Film Review by Alan Bett | 22 Jun 2013
Film title: National Security
Director: Chung Ji-yung
Starring: Park Won-sang, Lee Kyeong-yeong

What can be more worthy than a film highlighting the cruelty of torture? And what more torturous than almost two hours as witness to such soulless barbarity? Well the torture itself, of course, let’s not be flippant, but it’s still an affecting ordeal to watch this weighty new film from Chung Ji-young. Set during the political activism of 80s Korea and the subsequent violent interrogations conducted by the ruling dictatorship, the director picks a subject ingrained in the Korean subconscious while retaining relevance.

Waterboarding is the weapon of choice here, a US export and one of the director’s many nods to America’s extracurricular activities. Its title of 'simulated drowning' is as inaccurately inoffensive as the grey company men who carry it out, each more concerned with the everyday trials of family and promotion than the live human suffering at their hands. Although their backstories add context they also lend an unnecessary dramatic arc to acts that are simply savagery.

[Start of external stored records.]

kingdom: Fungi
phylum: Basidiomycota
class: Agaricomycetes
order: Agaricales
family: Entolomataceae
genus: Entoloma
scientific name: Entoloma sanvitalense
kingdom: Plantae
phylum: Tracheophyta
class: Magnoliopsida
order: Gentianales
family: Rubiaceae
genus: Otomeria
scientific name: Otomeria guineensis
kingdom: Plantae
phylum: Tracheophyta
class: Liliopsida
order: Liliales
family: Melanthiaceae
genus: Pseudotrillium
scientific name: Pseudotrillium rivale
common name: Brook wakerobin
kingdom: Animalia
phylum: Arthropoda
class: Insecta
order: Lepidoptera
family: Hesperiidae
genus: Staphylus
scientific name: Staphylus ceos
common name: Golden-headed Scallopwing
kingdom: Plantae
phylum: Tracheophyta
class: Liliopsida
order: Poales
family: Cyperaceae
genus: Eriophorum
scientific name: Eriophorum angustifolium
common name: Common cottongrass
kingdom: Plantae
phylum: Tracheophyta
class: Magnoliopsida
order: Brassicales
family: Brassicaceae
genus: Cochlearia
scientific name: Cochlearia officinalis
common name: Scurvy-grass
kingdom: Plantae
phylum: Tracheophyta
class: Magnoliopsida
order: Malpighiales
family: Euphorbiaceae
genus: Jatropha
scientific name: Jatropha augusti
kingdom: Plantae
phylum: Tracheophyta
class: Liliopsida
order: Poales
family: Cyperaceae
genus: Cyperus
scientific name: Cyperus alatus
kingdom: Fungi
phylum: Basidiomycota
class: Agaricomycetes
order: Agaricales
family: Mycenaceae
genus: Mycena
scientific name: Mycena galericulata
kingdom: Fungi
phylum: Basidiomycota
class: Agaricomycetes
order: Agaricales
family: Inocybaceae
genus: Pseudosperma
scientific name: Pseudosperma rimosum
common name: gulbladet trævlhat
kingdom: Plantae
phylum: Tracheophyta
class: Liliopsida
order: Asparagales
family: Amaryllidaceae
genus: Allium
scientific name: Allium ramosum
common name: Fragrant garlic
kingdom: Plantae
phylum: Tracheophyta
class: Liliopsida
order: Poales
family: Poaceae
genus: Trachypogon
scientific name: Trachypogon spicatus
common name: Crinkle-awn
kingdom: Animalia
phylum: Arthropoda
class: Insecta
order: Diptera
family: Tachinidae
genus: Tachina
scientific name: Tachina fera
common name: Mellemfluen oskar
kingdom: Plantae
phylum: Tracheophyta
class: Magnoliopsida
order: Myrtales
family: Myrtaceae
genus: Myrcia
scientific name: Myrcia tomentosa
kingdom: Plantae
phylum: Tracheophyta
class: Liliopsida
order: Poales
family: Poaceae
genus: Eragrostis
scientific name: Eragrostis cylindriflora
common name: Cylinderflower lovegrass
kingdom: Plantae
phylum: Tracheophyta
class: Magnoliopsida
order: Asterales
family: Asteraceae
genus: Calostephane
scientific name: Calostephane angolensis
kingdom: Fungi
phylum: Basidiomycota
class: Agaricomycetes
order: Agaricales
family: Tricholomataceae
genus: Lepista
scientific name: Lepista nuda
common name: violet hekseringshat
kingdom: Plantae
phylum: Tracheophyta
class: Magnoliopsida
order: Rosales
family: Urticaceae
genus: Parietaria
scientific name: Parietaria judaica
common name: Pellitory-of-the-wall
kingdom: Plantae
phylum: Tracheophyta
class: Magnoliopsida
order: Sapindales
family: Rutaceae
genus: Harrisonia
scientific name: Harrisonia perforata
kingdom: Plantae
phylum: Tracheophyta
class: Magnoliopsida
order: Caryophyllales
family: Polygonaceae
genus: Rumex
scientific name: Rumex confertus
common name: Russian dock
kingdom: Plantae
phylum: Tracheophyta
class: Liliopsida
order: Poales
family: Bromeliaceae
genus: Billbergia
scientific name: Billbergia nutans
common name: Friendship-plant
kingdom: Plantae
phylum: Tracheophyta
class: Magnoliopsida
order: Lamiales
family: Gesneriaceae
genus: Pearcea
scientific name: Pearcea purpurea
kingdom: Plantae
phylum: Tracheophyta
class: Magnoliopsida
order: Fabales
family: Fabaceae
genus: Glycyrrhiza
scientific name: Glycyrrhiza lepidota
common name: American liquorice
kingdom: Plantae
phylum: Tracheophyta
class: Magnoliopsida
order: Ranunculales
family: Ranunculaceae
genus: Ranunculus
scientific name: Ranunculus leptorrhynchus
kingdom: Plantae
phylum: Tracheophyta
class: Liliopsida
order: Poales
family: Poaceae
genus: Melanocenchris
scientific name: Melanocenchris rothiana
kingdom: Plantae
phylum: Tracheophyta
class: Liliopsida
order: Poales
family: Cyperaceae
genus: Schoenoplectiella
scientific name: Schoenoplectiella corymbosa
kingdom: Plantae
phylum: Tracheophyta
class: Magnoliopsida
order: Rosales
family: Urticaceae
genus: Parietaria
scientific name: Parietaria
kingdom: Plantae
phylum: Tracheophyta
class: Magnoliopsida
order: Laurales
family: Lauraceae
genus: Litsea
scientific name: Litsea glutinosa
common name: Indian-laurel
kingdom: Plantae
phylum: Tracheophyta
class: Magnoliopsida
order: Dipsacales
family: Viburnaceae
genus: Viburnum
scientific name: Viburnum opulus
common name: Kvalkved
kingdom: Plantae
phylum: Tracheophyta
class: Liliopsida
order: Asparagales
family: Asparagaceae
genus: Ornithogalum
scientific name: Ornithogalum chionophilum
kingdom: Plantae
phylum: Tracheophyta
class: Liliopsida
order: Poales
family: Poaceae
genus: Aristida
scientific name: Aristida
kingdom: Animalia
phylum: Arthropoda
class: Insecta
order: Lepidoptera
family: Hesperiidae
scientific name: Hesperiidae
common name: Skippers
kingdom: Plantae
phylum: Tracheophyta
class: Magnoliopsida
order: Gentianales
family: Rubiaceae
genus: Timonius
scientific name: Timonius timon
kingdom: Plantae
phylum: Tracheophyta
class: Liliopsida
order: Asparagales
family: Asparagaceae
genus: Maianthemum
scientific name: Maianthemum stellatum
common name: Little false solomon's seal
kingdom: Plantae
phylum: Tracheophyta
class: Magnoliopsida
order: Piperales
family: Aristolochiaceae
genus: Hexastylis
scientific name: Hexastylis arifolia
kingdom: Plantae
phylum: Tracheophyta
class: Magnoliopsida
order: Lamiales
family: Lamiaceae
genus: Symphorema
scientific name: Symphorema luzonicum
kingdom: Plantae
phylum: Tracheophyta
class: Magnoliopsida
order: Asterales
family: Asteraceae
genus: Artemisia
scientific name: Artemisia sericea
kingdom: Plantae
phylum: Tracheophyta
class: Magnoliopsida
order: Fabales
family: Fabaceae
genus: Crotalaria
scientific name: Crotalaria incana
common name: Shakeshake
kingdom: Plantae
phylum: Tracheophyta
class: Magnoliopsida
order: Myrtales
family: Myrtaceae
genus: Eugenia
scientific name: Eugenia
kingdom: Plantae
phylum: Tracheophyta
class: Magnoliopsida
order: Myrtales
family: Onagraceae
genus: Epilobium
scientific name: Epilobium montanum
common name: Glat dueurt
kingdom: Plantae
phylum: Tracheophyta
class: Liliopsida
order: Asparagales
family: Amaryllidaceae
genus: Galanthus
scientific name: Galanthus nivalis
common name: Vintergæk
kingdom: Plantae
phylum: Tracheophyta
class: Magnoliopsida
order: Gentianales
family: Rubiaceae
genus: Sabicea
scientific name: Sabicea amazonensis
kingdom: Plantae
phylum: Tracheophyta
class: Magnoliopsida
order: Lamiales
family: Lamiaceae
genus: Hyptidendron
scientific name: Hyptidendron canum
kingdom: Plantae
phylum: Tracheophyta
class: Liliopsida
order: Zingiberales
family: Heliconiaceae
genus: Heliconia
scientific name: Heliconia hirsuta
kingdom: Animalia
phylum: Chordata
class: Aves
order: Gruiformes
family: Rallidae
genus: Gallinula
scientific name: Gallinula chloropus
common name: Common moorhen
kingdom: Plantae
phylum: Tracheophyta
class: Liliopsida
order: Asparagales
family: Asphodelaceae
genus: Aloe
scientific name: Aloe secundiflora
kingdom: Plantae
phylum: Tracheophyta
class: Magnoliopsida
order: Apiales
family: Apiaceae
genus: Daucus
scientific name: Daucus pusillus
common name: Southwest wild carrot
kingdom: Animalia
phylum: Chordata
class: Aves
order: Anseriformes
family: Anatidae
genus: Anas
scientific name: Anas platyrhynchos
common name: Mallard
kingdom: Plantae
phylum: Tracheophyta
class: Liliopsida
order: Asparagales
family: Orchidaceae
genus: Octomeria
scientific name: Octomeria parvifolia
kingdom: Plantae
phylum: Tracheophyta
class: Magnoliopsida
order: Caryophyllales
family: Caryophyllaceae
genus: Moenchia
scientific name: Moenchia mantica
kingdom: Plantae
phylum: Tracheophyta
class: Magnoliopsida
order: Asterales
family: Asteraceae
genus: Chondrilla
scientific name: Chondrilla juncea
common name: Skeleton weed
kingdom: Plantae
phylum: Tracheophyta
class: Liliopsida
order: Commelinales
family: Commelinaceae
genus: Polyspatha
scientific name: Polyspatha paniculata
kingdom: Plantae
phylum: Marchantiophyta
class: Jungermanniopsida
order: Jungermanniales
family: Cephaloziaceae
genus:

Wang Bing's 2007 short The Brutality Factory provided no answers to torture, just an unformed, searing experience of horror and helplessness. The constructed narrative here softens the blow, especially the tortured Kim Jong-tae (Park Won-sang)’s hallucinated flashbacks. In contrast to this recorded testimonies of those who suffered cut deeper. The final dedication to victims of torture the world over an acknowledgement that while this particular true story broods darkly within Korea's memory, the universality of torture remains an unacceptable truth.